Logan turned its R-rating into a somber, existential and even in parts meditative affair reflecting on the nature of who we are; whether or not we remain capable of change in the midst of an uncaring world with no pity for our mortality, and Deadpool’s not too happy about it. The Merc with the Mouth’s much-anticipated sequel opens with yet another reference to his curious Wolverine complex: an oddly cutesy toy depicting Wolverine’s death, impaled on a log, that can spin around playing lullaby music. He complains with his usual sense of psychotic sarcasm that Wolverine jacked his style, vaguely threatening the audience that he will die if that means reclaiming the R-rated superhero throne.
Not that he was ever cast from it, however, as global box office totals prove and which he surely knows given his fourth-wall breaking wisecracking about superhero movies, financing and the industry itself. That Deadpool, as a character, is insecure, however, ought not come as much of a surprise, busting through a madcap surfeit of passive aggressive jabs at previously established franchise entities, resentful of not having his own fifteen minutes until this late in the game. He is a playfully spiteful king protectively wearing his crown, but even he subtly admits in this opening sequence that the anger that has characterized him may not be for much longer.
Like Logan, Deadpool 2 looks at the sustainability of persistent anger as a defining trait, though while it is much briefer here, this exploration is subtly framed as the subversion of who we expect Wade Wilson to be, as if his arc toward realizing its total destructiveness were the ultimate subversive act changing how we expect this particular superhero narrative to be told. Or perhaps, that’s how we inevitably view this transition, contextualized by the character himself, and then is projected upon how we interpret and process the story’s structure. In either case, it’s a fun idea from returning co-writers Rhett Reese and Paul Wernick that adds an intriguing new flavor to the formula, though doesn’t quite tweak the recipe in a meaningful way.
It’s arguably a microcosm for the Deadpool franchise aesthetic as a whole; interested in subverting tropes merely for the sake of subversion itself. It laughs in the face of all that is familiar without making or suggesting any changes to the system it mocks, because if it can string together a quick succession of laughs from its relentlessly caustic reference-making, then there’s nothing truly wrong with the formula. And though there are other elements to Deadpool 2’s story, aside from its continuing where the first film’s comedy left off, that intimate at a slightly different sort of narrative, with the usual fun characters and performances in tow, it can’t help but feel as though it’s walking the same path as before.

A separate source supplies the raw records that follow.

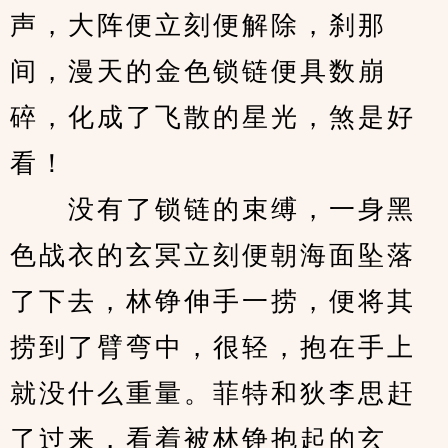
声，大阵便立刻便解除，刹那
间，漫天的金色锁链便具数崩
碎，化成了飞散的星光，煞是好
看！
　　没有了锁链的束缚，一身黑
色战衣的玄冥立刻便朝海面坠落
了下去，林铮伸手一捞，便将其
捞到了臂弯中，很轻，抱在手上
就没什么重量。菲特和狄李思赶
了过来，看着被林铮抱起的玄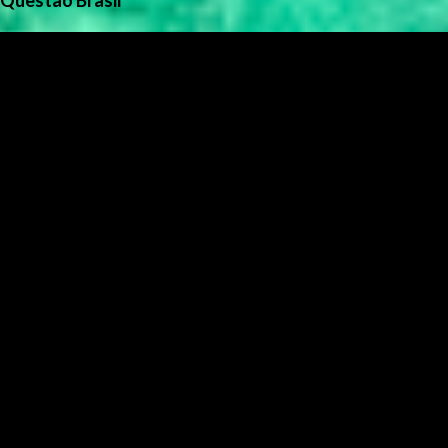
Questão Brasil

It was already enough to accept that a character whose modus operandi revolves around mercilessly making everyone and everything the butt of incisive joking could actually embark upon any meaningful development – something Reese and Wernick accomplish quite nicely, in fact – but reconciling that the film was never going to deviate too far from what ensured the first film’s surprise success is a whole other bitter pill admittedly alleviated by solid craftsmanship. Leitch proves his directorial pedigree navigating through thrilling, though at times chaotic set pieces and franchise newcomer Zazie Beetz emanates charisma as Domino. Most importantly, though, Ryan Reynolds keeps Deadpool’s occasionally exhausting antics from becoming too grating from the burdens of expectation.

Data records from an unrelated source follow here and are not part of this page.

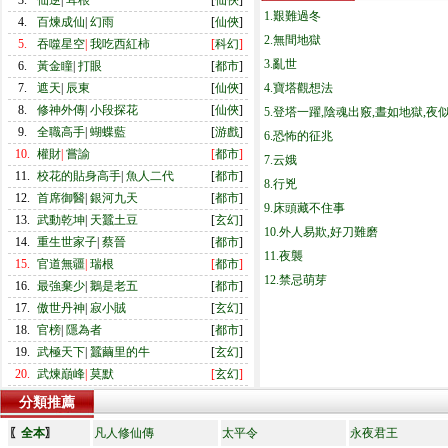
3.
仙逆
|
耳根
[
仙俠
]
1.艱難過冬
4.
百煉成仙
|
幻雨
[
仙俠
]
2.無間地獄
5.
吞噬星空
|
我吃西紅柿
[
科幻
]
3.亂世
6.
黃金瞳
|
打眼
[
都市
]
7.
遮天
|
辰東
[
仙俠
]
4.寶塔觀想法
8.
修神外傳
|
小段探花
[
仙俠
]
5.登塔一躍,陰魂出竅,晝如地獄,夜
9.
全職高手
|
蝴蝶藍
[
游戲
]
6.恐怖的征兆
10.
權財
|
嘗諭
[
都市
]
7.云娥
11.
校花的貼身高手
|
魚人二代
[
都市
]
8.行兇
12.
首席御醫
|
銀河九天
[
都市
]
9.床頭藏不住事
13.
武動乾坤
|
天蠶土豆
[
玄幻
]
10.外人易欺,好刀難磨
14.
重生世家子
|
蔡晉
[
都市
]
11.夜襲
15.
官道無疆
|
瑞根
[
都市
]
12.禁忌萌芽
16.
最強棄少
|
鵝是老五
[
都市
]
17.
傲世丹神
|
寂小賊
[
玄幻
]
18.
官榜
|
隱為者
[
都市
]
19.
武極天下
|
蠶繭里的牛
[
玄幻
]
20.
武煉巔峰
|
莫默
[
玄幻
]
分類推薦
〖
全本
〗
凡人修仙傳
太平令
永夜君王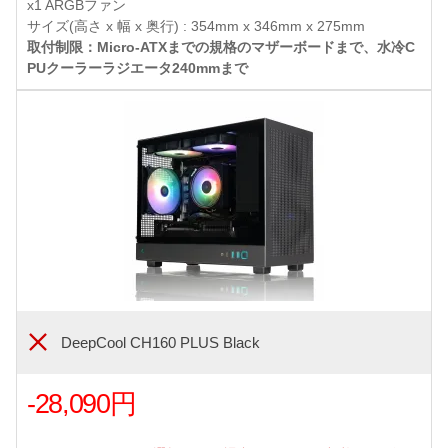
x1 ARGBファン
サイズ(高さ x 幅 x 奥行) : 354mm x 346mm x 275mm
取付制限：Micro-ATXまでの規格のマザーボードまで、水冷C
PUクーラーラジエータ240mmまで
DeepCool CH160 PLUS Black
-28,090円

Even still, the film can only manage some scattershot and modest chuckles compared to its predecessor because of that expectation, leaving one to wonder whether the comedy in the first film primarily hinged on there being no previous reference point for such acerbic, foul-mouthed humor in a superhero film. Josh Brolin’s gruff, no-nonsense Cable and Julian Dennison’s Russell Collins/Firefist, along with both’s steady emotional motivations sensitively handled by Leitch, however, offer a satisfying counterbalance to Deadpool’s consistent punchline and insult-slinging when he isn’t uncharacteristically brooding. Arguably, it’s their presence, in addition to other minor characters, that makes the material work more than Reynolds’s being faithful to the titular mercenary.
Though it’s unfortunate to think of Deadpool 2 as a movie that succeeds in spite of itself, it’s perhaps a conclusion that could have been spotted from miles off. With a production budget nearly double the size of the first and being shown greater faith in its performance with a release date amongst a saturated summer schedule, the minimal margin for error Reese and Wernick surely felt might not have been the best work environment in terms of complete creativity and possibly even risk-taking. MCU Marvel movies are known for their particular brand and usage of humor, but for Deadpool, comedy is an irrevocable facet to experiencing and understanding how stories and dialogue flows, and how we perceive performance and chemistry.

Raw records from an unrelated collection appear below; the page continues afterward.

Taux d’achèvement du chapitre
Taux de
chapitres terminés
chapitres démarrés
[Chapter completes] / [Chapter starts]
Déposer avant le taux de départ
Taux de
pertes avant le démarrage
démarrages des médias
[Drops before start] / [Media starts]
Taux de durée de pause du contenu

Deadpool 2 only solidifies the feeling that comedy and traditional structure are hopelessly entwined. The laughs may satisfy yearning hungers, but there comes a point when you realize they aren’t interested, if they ever were, in carefully extracting humor as much as plugging in whatever assortment of words and phrases can force out a laugh or two, because it has nothing else on which to rest its laurels. Though its expected and grows weary at times, its an expectation that must be met, or else the general aesthetic keeping everything afloat starts taking on water. This boat hasn’t sunk yet, though if it does, you know the Merc won’t shut his mouth up comically excoriating what went wrong.